**EXERCISE DETAILS:**
Please reproduce the listing verbatim, without its images.

[Opening DATA EXCERPTS section]

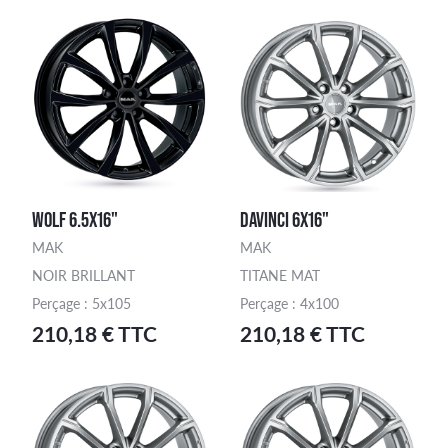
WOLF 6.5X16"
DAVINCI 6X16"
MAK
MAK
NOIR BRILLANT
TITANE MAT
Perçage : 5x105
Perçage : 4x100
210,18 € TTC
210,18 € TTC
ercher une finition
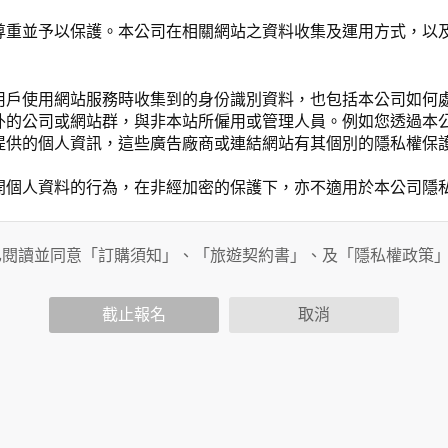
尊重並予以保護。本公司在相關網站之資料收集及運用方式，以
用戶使用網站服務時收集到的身份識別資料，也包括本公司如何
外的公司或網站群，與非本站所僱用或管理人員。例如您透過本
提供的個人資訊，這些廣告廠商或連結網站有其個別的隱私權保
開個人資料的行為，在非經加密的保護下，亦不適用於本公司隱
已閱讀並同意「訂購須知」、「旅遊契約書」、及「隱私權政策
會請您提供相關個人的資料，其範圍如下：
功能時，會保留您所提供的姓名、電子郵件地址、聯絡方式及使
括您使用連線設備的 IP 位址、使用時間、使用的瀏覽器、瀏
截止報名
取消
。
內容進行統計與分析，分析結果之統計數據或說明文字呈現，除
網站絕不會將您的個人資料揭露予第三人或使用於蒐集目的以外
、服務、活動或贈獎時，本網站會收集您的個人識別資料，本網
、電話、住址、身份證字號、電子郵件、出生日期、性別、行業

[Closing DATA EXCERPTS section]

**RESPONSE TO THE TASK:**
WOLF 6.5X16"
DAVINCI 6X16"
MAK
MAK
NOIR BRILLANT
TITANE MAT
Perçage : 5x105
Perçage : 4x100
210,18 € TTC
210,18 € TTC
ercher une finition
尊重並予以保護。本公司在相關網站之資料收集及運用方式，以
用戶使用網站服務時收集到的身份識別資料，也包括本公司如何
外的公司或網站群，與非本站所僱用或管理人員。例如您透過本
提供的個人資訊，這些廣告廠商或連結網站有其個別的隱私權保
開個人資料的行為，在非經加密的保護下，亦不適用於本公司隱
已閱讀並同意「訂購須知」、「旅遊契約書」、及「隱私權政策
會請您提供相關個人的資料，其範圍如下：
功能時，會保留您所提供的姓名、電子郵件地址、聯絡方式及使
括您使用連線設備的 IP 位址、使用時間、使用的瀏覽器、瀏
截止報名
取消
。
內容進行統計與分析，分析結果之統計數據或說明文字呈現，除
網站絕不會將您的個人資料揭露予第三人或使用於蒐集目的以外
、服務、活動或贈獎時，本網站會收集您的個人識別資料，本網
、電話、住址、身份證字號、電子郵件、出生日期、性別、行業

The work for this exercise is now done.